Exercise details — Please convert the listing below into a numbered list, starting at its first line and ending at the line containing "genus: Accipiter", with that line included and blank lines omitted.

______

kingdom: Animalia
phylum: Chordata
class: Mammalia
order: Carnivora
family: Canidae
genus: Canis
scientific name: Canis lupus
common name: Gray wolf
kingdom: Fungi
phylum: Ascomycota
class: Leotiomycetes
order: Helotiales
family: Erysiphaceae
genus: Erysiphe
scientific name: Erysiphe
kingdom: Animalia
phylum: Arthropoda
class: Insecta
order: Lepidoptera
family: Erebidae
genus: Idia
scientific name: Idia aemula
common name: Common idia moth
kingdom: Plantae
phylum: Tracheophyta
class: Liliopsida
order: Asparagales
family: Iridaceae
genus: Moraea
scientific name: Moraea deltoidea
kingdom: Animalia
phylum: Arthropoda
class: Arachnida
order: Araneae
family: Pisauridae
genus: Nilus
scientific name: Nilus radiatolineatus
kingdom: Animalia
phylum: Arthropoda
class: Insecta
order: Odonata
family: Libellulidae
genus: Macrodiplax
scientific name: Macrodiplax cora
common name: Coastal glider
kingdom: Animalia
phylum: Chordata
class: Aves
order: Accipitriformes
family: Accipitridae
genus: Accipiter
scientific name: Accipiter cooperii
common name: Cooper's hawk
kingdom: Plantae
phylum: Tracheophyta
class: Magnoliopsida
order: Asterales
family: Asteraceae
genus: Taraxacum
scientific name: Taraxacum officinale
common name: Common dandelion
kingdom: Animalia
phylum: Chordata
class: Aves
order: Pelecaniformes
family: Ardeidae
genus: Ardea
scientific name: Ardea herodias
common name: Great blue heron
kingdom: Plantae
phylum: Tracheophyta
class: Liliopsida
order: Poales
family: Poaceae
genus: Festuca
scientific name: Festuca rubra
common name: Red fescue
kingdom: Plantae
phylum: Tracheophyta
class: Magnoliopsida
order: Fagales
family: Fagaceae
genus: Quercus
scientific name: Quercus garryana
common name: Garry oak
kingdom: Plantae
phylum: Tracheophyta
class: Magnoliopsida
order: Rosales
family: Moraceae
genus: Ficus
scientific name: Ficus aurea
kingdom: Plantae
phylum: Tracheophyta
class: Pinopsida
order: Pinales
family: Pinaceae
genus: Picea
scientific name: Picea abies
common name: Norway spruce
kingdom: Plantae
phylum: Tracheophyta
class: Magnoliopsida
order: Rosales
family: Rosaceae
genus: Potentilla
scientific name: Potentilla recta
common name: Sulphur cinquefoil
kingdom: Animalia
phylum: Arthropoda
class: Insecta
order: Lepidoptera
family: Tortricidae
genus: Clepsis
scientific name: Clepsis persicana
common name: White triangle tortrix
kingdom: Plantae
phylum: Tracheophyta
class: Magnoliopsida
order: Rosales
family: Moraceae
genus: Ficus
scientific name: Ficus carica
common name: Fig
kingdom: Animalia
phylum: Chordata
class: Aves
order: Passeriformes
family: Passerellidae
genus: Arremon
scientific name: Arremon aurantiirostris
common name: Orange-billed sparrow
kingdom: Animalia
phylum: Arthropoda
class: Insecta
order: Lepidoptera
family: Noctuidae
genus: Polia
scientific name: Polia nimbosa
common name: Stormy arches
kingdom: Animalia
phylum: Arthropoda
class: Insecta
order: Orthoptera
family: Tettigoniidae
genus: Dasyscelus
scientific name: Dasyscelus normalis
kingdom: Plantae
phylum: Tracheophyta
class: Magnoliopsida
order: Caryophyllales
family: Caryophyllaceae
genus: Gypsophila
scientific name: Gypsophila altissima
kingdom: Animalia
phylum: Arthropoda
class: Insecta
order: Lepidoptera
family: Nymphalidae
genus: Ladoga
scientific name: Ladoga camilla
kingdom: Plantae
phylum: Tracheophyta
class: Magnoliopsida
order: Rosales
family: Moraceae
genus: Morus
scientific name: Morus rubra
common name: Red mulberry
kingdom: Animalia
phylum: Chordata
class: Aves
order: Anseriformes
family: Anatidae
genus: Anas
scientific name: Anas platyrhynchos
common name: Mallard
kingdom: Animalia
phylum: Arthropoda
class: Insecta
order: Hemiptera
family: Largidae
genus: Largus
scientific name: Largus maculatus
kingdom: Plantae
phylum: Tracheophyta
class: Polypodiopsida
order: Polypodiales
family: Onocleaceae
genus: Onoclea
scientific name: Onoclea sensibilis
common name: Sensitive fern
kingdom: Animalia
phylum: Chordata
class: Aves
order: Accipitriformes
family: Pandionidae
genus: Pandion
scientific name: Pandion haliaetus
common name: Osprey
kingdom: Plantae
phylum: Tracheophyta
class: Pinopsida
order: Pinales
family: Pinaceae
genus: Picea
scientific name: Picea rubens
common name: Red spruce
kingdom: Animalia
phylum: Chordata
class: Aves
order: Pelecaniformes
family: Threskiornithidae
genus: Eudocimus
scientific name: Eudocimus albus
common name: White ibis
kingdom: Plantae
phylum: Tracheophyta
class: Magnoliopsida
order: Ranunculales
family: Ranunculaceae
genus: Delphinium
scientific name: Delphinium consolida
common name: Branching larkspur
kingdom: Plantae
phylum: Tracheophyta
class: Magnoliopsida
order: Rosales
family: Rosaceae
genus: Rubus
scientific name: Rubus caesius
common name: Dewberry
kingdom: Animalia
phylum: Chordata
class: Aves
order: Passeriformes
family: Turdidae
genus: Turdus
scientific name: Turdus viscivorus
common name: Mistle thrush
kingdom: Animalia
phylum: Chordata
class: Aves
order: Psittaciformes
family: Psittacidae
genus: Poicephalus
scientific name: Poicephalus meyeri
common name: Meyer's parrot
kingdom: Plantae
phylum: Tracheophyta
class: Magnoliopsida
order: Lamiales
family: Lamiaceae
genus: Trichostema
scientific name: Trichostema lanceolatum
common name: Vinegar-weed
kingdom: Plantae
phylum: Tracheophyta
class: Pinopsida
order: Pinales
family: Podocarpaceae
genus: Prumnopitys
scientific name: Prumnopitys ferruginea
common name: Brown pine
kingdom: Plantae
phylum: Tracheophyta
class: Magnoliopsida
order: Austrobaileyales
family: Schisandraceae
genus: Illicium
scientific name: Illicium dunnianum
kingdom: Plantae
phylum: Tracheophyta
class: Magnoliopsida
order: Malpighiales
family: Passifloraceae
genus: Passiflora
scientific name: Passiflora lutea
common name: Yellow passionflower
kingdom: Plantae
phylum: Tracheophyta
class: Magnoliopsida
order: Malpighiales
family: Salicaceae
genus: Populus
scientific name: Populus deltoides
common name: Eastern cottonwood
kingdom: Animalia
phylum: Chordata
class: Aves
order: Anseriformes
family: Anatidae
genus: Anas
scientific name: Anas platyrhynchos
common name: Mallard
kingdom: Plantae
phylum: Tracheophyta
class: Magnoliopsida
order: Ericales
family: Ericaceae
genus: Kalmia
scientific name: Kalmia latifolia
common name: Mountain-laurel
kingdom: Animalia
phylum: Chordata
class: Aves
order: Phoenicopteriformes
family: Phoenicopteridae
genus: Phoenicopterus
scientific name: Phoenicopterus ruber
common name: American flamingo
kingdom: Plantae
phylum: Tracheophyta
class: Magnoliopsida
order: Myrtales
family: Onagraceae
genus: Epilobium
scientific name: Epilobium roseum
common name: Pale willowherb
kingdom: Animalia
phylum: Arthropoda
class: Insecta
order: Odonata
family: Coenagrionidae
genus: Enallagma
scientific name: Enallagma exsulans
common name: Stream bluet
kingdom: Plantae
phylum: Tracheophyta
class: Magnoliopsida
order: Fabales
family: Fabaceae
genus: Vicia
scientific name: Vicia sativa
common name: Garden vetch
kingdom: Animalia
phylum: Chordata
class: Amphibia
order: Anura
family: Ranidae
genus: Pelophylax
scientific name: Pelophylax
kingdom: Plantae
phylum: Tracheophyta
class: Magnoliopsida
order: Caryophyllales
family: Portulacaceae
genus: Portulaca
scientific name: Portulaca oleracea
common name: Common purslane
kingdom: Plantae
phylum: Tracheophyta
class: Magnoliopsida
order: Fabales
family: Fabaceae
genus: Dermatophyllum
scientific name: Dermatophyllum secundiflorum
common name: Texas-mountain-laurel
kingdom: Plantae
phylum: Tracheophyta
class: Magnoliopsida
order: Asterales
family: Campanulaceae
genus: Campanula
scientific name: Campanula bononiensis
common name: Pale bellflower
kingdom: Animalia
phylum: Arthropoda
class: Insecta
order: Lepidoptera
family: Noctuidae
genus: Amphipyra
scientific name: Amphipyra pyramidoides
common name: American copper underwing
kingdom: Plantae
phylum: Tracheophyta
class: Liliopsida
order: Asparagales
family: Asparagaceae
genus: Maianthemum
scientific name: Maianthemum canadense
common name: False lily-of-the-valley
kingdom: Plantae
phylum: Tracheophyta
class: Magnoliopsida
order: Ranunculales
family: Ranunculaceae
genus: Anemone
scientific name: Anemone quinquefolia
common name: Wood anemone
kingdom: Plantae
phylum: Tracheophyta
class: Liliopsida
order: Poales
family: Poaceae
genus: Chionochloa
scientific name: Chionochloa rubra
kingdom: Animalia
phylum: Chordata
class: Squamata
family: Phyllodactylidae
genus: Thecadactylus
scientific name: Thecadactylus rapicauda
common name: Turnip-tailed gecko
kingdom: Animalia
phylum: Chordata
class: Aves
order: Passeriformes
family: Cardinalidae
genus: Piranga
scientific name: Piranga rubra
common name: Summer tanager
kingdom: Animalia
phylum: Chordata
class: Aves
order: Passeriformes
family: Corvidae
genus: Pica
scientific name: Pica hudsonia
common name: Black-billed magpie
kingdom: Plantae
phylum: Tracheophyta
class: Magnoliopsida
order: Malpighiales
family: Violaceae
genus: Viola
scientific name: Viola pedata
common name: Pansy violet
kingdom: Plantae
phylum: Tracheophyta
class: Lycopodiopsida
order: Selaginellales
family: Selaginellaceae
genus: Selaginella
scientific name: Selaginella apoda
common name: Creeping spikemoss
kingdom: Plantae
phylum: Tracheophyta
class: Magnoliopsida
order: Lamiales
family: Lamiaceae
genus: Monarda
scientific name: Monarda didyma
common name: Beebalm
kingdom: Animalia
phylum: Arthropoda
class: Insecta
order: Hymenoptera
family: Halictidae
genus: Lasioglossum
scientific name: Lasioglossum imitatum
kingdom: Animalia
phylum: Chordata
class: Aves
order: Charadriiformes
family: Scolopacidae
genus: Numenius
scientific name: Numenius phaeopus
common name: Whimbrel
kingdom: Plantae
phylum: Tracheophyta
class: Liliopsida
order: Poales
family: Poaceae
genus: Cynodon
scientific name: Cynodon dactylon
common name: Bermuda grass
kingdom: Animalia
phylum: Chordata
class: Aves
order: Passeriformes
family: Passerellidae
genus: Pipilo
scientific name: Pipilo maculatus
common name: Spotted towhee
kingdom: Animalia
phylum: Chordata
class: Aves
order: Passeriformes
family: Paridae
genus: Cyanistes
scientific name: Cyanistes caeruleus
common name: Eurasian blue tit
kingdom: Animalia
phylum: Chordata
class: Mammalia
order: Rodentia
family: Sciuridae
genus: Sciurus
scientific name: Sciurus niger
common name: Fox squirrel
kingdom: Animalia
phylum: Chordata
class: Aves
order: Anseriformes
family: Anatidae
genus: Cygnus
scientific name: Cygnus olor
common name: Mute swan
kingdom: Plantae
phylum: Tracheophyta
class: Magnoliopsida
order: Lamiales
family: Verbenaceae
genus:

______

Output for this task —
1. kingdom: Animalia
2. phylum: Chordata
3. class: Mammalia
4. order: Carnivora
5. family: Canidae
6. genus: Canis
7. scientific name: Canis lupus
8. common name: Gray wolf
9. kingdom: Fungi
10. phylum: Ascomycota
11. class: Leotiomycetes
12. order: Helotiales
13. family: Erysiphaceae
14. genus: Erysiphe
15. scientific name: Erysiphe
16. kingdom: Animalia
17. phylum: Arthropoda
18. class: Insecta
19. order: Lepidoptera
20. family: Erebidae
21. genus: Idia
22. scientific name: Idia aemula
23. common name: Common idia moth
24. kingdom: Plantae
25. phylum: Tracheophyta
26. class: Liliopsida
27. order: Asparagales
28. family: Iridaceae
29. genus: Moraea
30. scientific name: Moraea deltoidea
31. kingdom: Animalia
32. phylum: Arthropoda
33. class: Arachnida
34. order: Araneae
35. family: Pisauridae
36. genus: Nilus
37. scientific name: Nilus radiatolineatus
38. kingdom: Animalia
39. phylum: Arthropoda
40. class: Insecta
41. order: Odonata
42. family: Libellulidae
43. genus: Macrodiplax
44. scientific name: Macrodiplax cora
45. common name: Coastal glider
46. kingdom: Animalia
47. phylum: Chordata
48. class: Aves
49. order: Accipitriformes
50. family: Accipitridae
51. genus: Accipiter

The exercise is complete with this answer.